I don't blame you for being concerned, medicating diabetics without numbers can be a sure way to kill them.

I guess you could have brought up your concerns with the nurse in question. But you did pass the info along to TPTB, so it's not in your hands anymore. Do your job and don't carry around the burden.

And for what it's worth, I remember my patients sugars from day to day. Pressures too. :rolleyes:

As I stated before, I don't do well with confrontation, in order not to blow up I will cry instead...not an effective way to handle things. But, that is my hang up and I am seeking ways to fix the problem. Peri-menopause isn't helping, either...talk about an emotional roller-coaster.

Thank you for your support.

ignore this post, elisabeth. this is not wise advice!!! go with exactly what you did. follow up in a couple days and if it should happen again, you should report this to your manager and if nothing is done, go over the managers' head and report her/him, too!!!

good luck!! sounds like you are a true patient advocate!

siri, crnp, clnc, rlnc

thank you, i do my very best for all my patients.

i hope i never accidently end up in the hospital that "no crumping" works in...

Specializes in Emergency/Trauma/Education.

There is no reason you should have an outright confrontation with this individual. Take report, take care of the patients, and objectively report things if anything is amiss (just as you did previously).

Also please don't jump to the conclusion that the DON won't do anything about it. When accusations are made against an employee, management must conduct some kind of investigation and not act too hastily to avoid possible legal ramifications. (I'm not jumping up to automatically defend the DON, just trying to give her the benefit of doubt!)

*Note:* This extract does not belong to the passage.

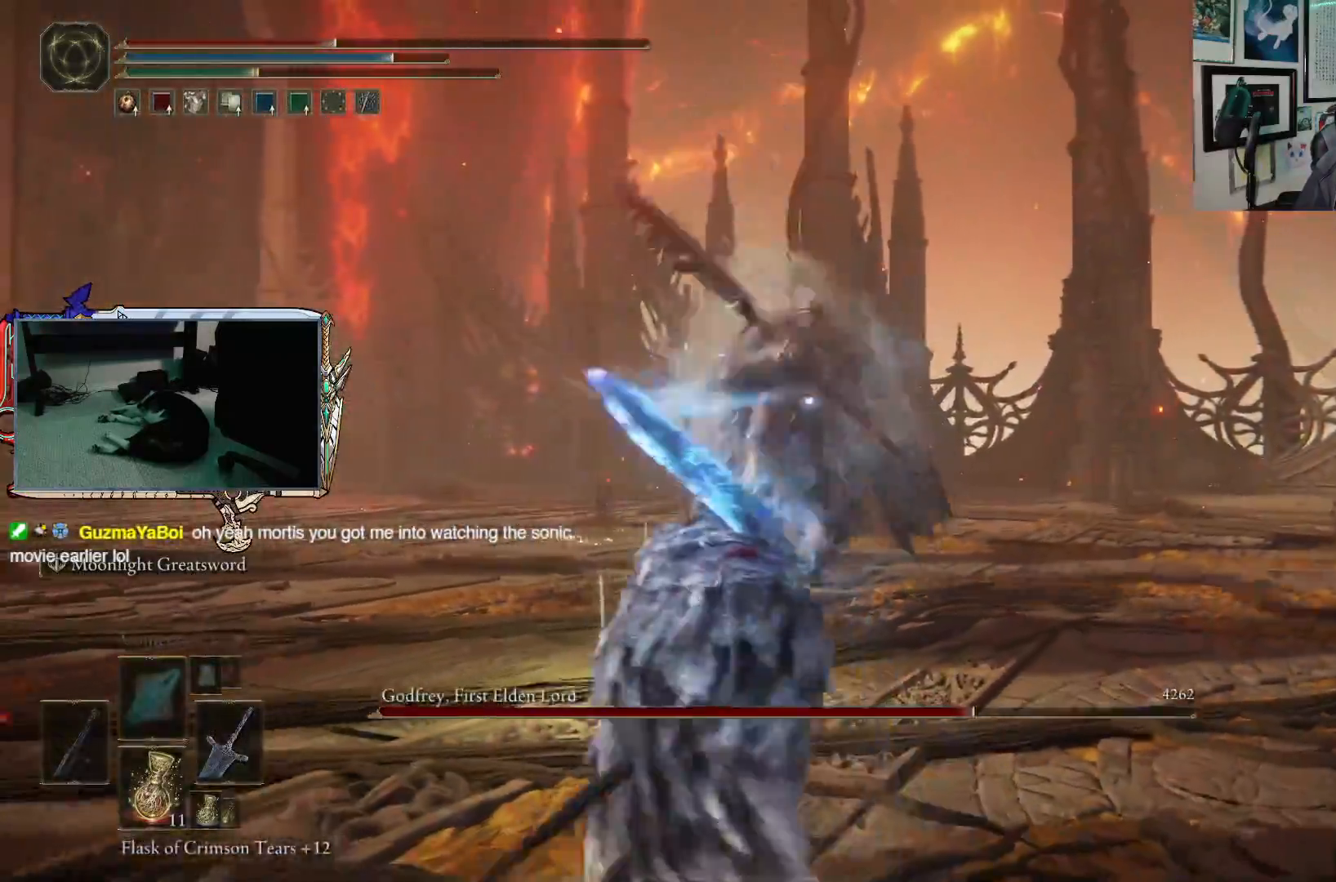
{"buttons": [], "left_stick": "down-left", "right_stick": "center", "events": [[33, "B", "up"]]}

Remember to be objective, "just the facts ma'am", when documenting such instances. And thank you, on behalf of your patients and the nursing profession for standing up for what is right. :yelclap:

The only thing I would have done differently would have been to confront the nurse before going straight to the DON. In fact, I think this is a boards-type question. You are always supposed to try and settle things among yourselves before going to management. There may have been another explanation?

Good luck.

-Julie in NYC

Specializes in Utilization Management.

I would have to recommend asking the nurse face-to-face. There have been times when I've come to work and what appears to be a cut-and-dried situation in which someone was clearly at fault, was not.

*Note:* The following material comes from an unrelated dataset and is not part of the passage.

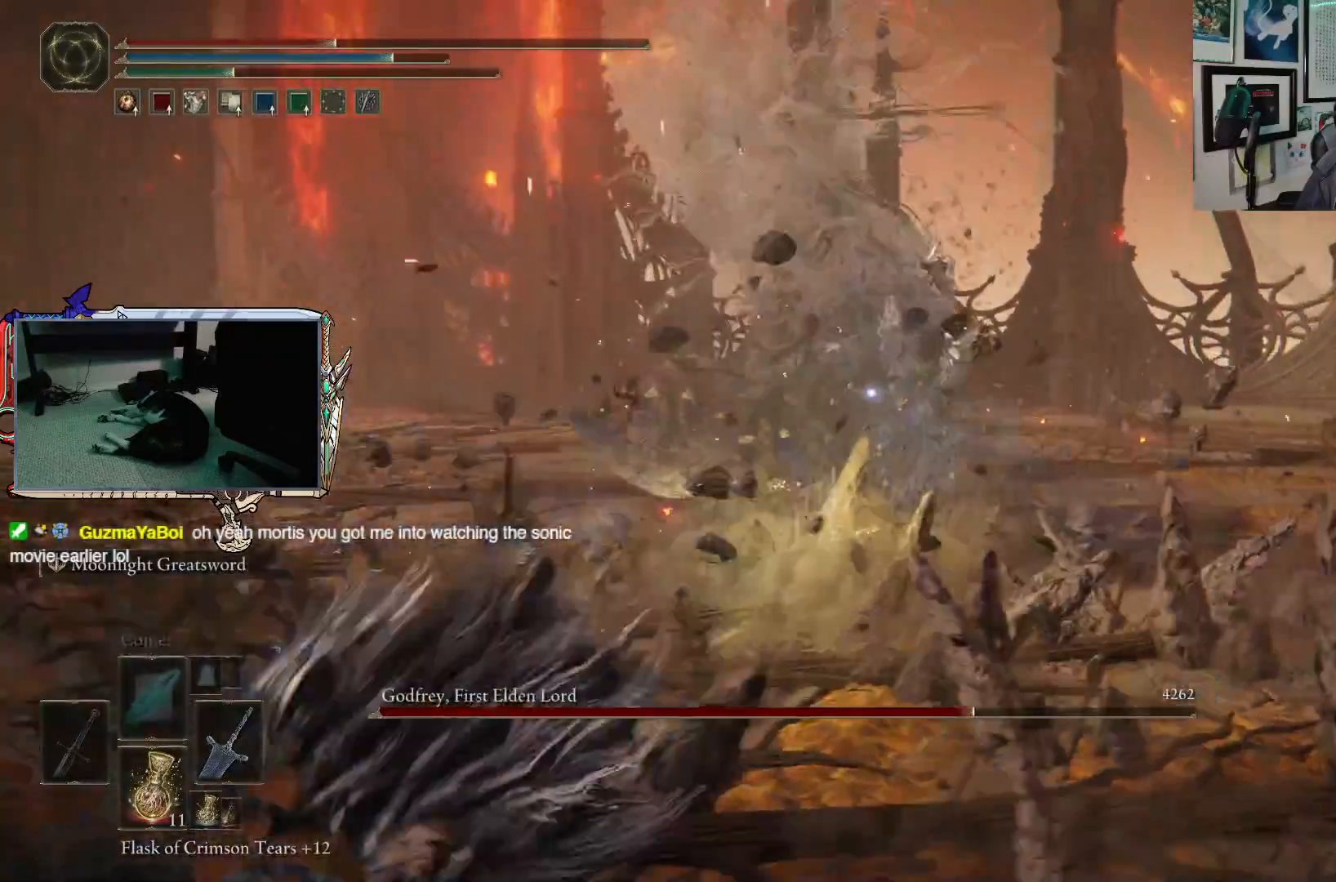
{"buttons": [], "left_stick": "down-left", "right_stick": "center", "events": [[200, "X", "down"], [283, "X", "up"]]}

For instance one nurse accused another of "causing" a patient's hematuria because "she let too much urine drain when she cath'd him and caused bladder spasms." This accusation was made when the nurse was not there to explain or defend herself and was made in front of several coworkers.

What really happened, and the nurse could prove it because she had witnesses, was that the nurse was in a hurry that morning and recorded the TOTAL output before and after she'd clamped the catheter for about 20 minutes. Her reasoning was that it's standard of care to let a certain amount of urine drain, then clamp. She didn't think it was necessary to record that she clamped it.

Anyhow, the point is, there may be a really weird but perfectly logical explanation for this. Who knows? Maybe she used her own glucometer because she felt it was less painful than the facility's.